No CHILD should have to go through motherhood; or fatherhood, for that matter. The demands are far too high for a child to manage on their own. Some adults even have trouble with it. But a child should have the chance to BE a child and grow to an adult before becoming a parent.


Those who surrender essential liberties for temporary security deserve neither and lose both. - Benjamin Franklin


"just plain ridiculous. .. No CHILD should have to go through motherhood; or fatherhood, for that matter. .. a child should have the chance to BE a child and grow to an adult before becoming a parent."


It's all very well to ridicule nature, and to use words like "should", when we read about things happening that we wouldn't want for our own children, but I don't see any humane and reliable way of preventing totally any of the minority of young women who become biologically adult, and therefore fertile, barely a decade or so after they were foetuses themselves, from becoming sexually active and conceiving children of their own. Do you?


Ten is young, I grant you, but I doubt that this is the first time this has happened anywhere in the world, thinking back to what the girls and boys in my class at school were like when I was ten, almost fifty years ago, in Devon, and doubt it'll be the last.


The family will rally round, I'm sure. She won't have to bring this baby up on her "own", especially not now that the world's media are watching. The pregnancy had a happy ending, and I expect the whole story will too. The mother's womb will probably heal completely from the surgery, and she'll probably be able to have her second baby without needing a Caesarean section.


In ten years time, I doubt she'll be much different because of her ordeal, from any of the millions of "gymslip mums" who get pregnant at 12, 14 or 16 rather than 10, and give her parents a lot of extra work, looking after their grandchildren as if they were their own children, whilst their real, under-aged mums get to do other things that teenagers normally do. That's what typically happens when young girls get pregnant. Life goes on.


Mind you, I bet she's been "grounded" by her mum and dad now though.


What a lovely looking baby! And healthy, as far as we have been told. On balance, this isn't a story of BAD news. Just a bit unusual.


Doubtful she's been "grounded". She was likely married off as soon as she began her cycles. This is probably expected. And the baby's father isn't likely to be an age-mate to the mother, it's likely to be a significantly older male (though possibly still a youth).


Be careful applying first-world assumptions to cultures that are not your own.


I was talking "tongue in cheek" in the one sentence of my posting you picked on to reply to, about her being "grounded". You, however, appear to be perfectly serious, when writing, "She was likely married off as soon as she began her cycles. This is probably expected. And the baby's father isn't likely to be an age-mate to the mother, it's likely to be a significantly older male (though possibly still a youth)."
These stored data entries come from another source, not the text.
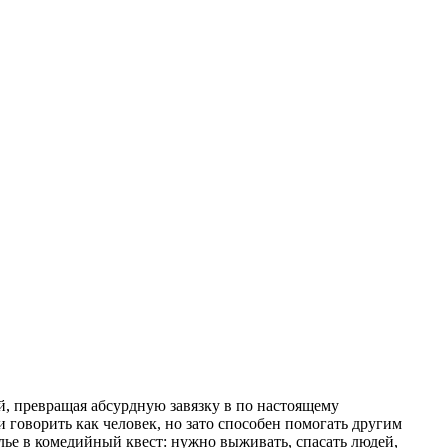
й, превращая абсурдную завязку в по настоящему
 говорить как человек, но зато способен помогать другим
ье в комедийный квест: нужно выживать, спасать людей,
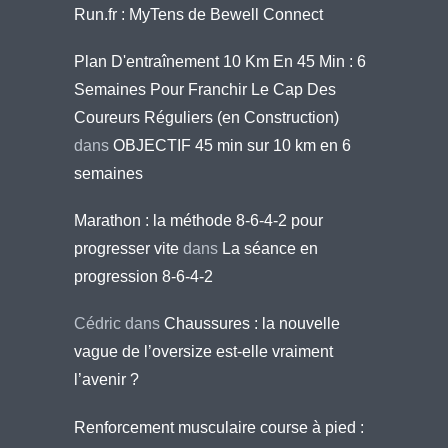
Run.fr : MyTens de Bewell Connect
Plan D'entraînement 10 Km En 45 Min : 6
Semaines Pour Franchir Le Cap Des
Coureurs Réguliers (en Construction)
dans
OBJECTIF 45 min sur 10 km en 6
semaines
Marathon : la méthode 8-6-4-2 pour
progresser vite
dans
La séance en
progression 8-6-4-2
Cédric
dans
Chaussures : la nouvelle
vague de l’oversize est-elle vraiment
l’avenir ?
Renforcement musculaire course à pied :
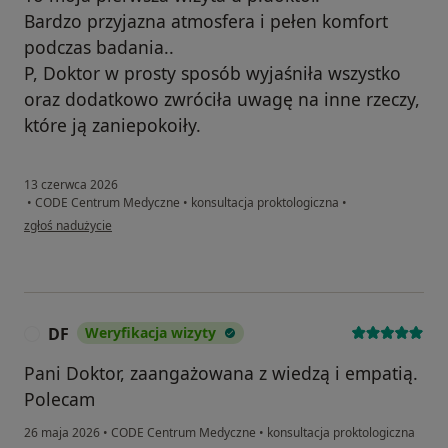
Bardzo przyjazna atmosfera i pełen komfort
podczas badania..
P, Doktor w prosty sposób wyjaśniła wszystko
oraz dodatkowo zwróciła uwagę na inne rzeczy,
które ją zaniepokoiły.
13 czerwca 2026
•
CODE Centrum Medyczne
•
konsultacja proktologiczna
•
w opinii użytkownika I
zgłoś nadużycie
DF
Weryfikacja wizyty
D
Pani Doktor, zaangażowana z wiedzą i empatią.
Polecam
26 maja 2026
•
CODE Centrum Medyczne
•
konsultacja proktologiczna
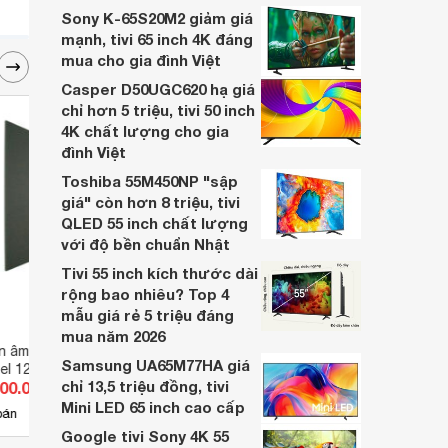
Sony K-65S20M2 giảm giá
mạnh, tivi 65 inch 4K đáng
mua cho gia đình Việt
Casper D50UGC620 hạ giá
chỉ hơn 5 triệu, tivi 50 inch
4K chất lượng cho gia
đình Việt
Toshiba 55M450NP "sập
giá" còn hơn 8 triệu, tivi
QLED 55 inch chất lượng
với độ bền chuẩn Nhật
Tivi 55 inch kích thước dài
rộng bao nhiêu? Top 4
mẫu giá rẻ 5 triệu đáng
mua năm 2026
n âm Eliacoustic
Bộ giả mã DAC Cambridge
Thảm 
Samsung UA65M77HA giá
el 120.2 Premiere
Audio Dacmagic Xs
Reco
chỉ 13,5 triệu đồng, tivi
100.000 đ
Giá từ 2.460.000 đ
Giá 
Mini LED 65 inch cao cấp
2
bán
Có
nơi bán
Có
Google tivi Sony 4K 55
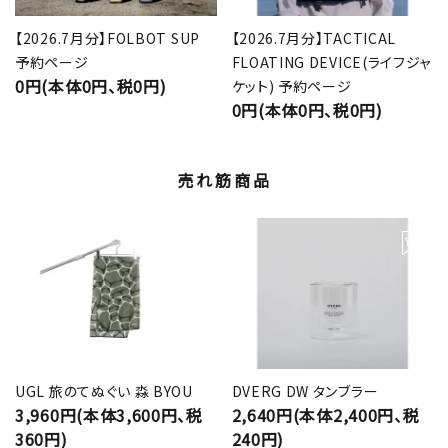
【2026.7月分】FOLBOT SUP
【2026.7月分】TACTICAL
予約ページ
FLOATING DEVICE(ライフジャ
0円(本体0円、税0円)
ケット) 予約ページ
0円(本体0円、税0円)
売れ筋商品
UGL 旅のてぬぐい 淼 BYOU
DVERG DW タンブラー
3,960円(本体3,600円、税
2,640円(本体2,400円、税
360円)
240円)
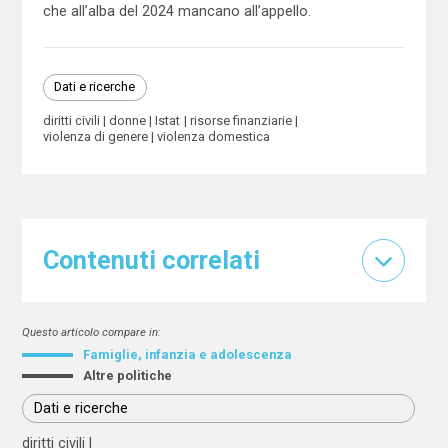
che all’alba del 2024 mancano all’appello.
Dati e ricerche
diritti civili
donne
Istat
risorse finanziarie
violenza di genere
violenza domestica
Contenuti correlati
Questo articolo compare in:
Famiglie, infanzia e adolescenza
Altre politiche
Dati e ricerche
diritti civili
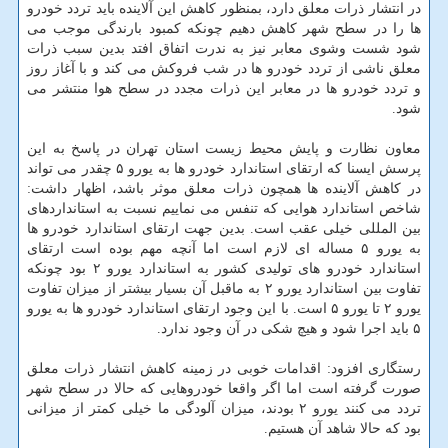
در انتشار ذرات معلق دارد، بمنظور کاهش این آلاینده باید تردد خودرو
ها را در سطح شهر کاهش دهیم چونکه کمبود بارندگی موجب می
شود شست وشوی معابر نیز به ندرت اتفاق افتد بدین سبب ذرات
معلق ناشی از تردد خودرو ها در شب فروکش می کند و با آغاز روز
و تردد خودرو ها در معابر این ذرات مجدد در سطح هوا منتشر می
شود.
معاون نظارت و پایش محیط زیست استان تهران در پاسخ به این
پرسش ایسنا که ارتقای استاندارد خودرو ها به یورو ۵ چقدر می تواند
در کاهش آلاینده ها همچون ذرات معلق موثر باشد، اظهار داشت:
شاخص استاندارد هوایی که تنفس می نماییم نسبت به استانداردهای
بین المللی خیلی عقب است. بدین جهت ارتقای استاندارد خودرو ها
به یورو ۵ مساله ای لازم است اما آنچه مهم بوده است ارتقای
استاندارد خودرو های تولیدی کشور به استاندارد یورو ۲ بود چونکه
تفاوت بین استاندارد یورو ۲ به ماقبل آن بسیار بیشتر از میزان تفاوت
یورو ۲ تا یورو ۵ است. با این وجود ارتقای استاندارد خودرو ها به یورو
۵ باید اجرا شود و هیچ شکی در آن وجود ندارد.
رستگاری افزود: اقدامات خوبی در زمینه کاهش انتشار ذرات معلق
صورت گرفته است اما اگر واقعا خودروهایی که حالا در سطح شهر
تردد می کنند یورو ۲ بودند، میزان آلودگی ما خیلی کمتر از میزانی
بود که حالا شاهد آن هستیم.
I reckon that YOU are the one in greater need to "be careful applying first-world assumptions to cultures that are not your own", assumptions of dissimilarity between cultures, rather than assumptions of similarity in your case.


Best wishes.


wow, this si something!


Samuel


"Never consulted a doctor?" But had a C-section? Does anyone else see a small contradiction here?


It's probable that women in an indigenous tribe commonly give birth without doctors. It's fortunate that this girl was an exception.


If freedom means anything, it is the liberty to tell others what they do not want to hear.


I assumed that the author meant, "had no prenatal care". That isn't uncommon, and she may have been too small to give birth vaginally, so she was taken to the hospital in labor. She likely was overseen by a midwife-type during her gestation; an old village woman, or possibly her monther.


They knew she was 39 weeks, so someone must have been keeping track somewhere.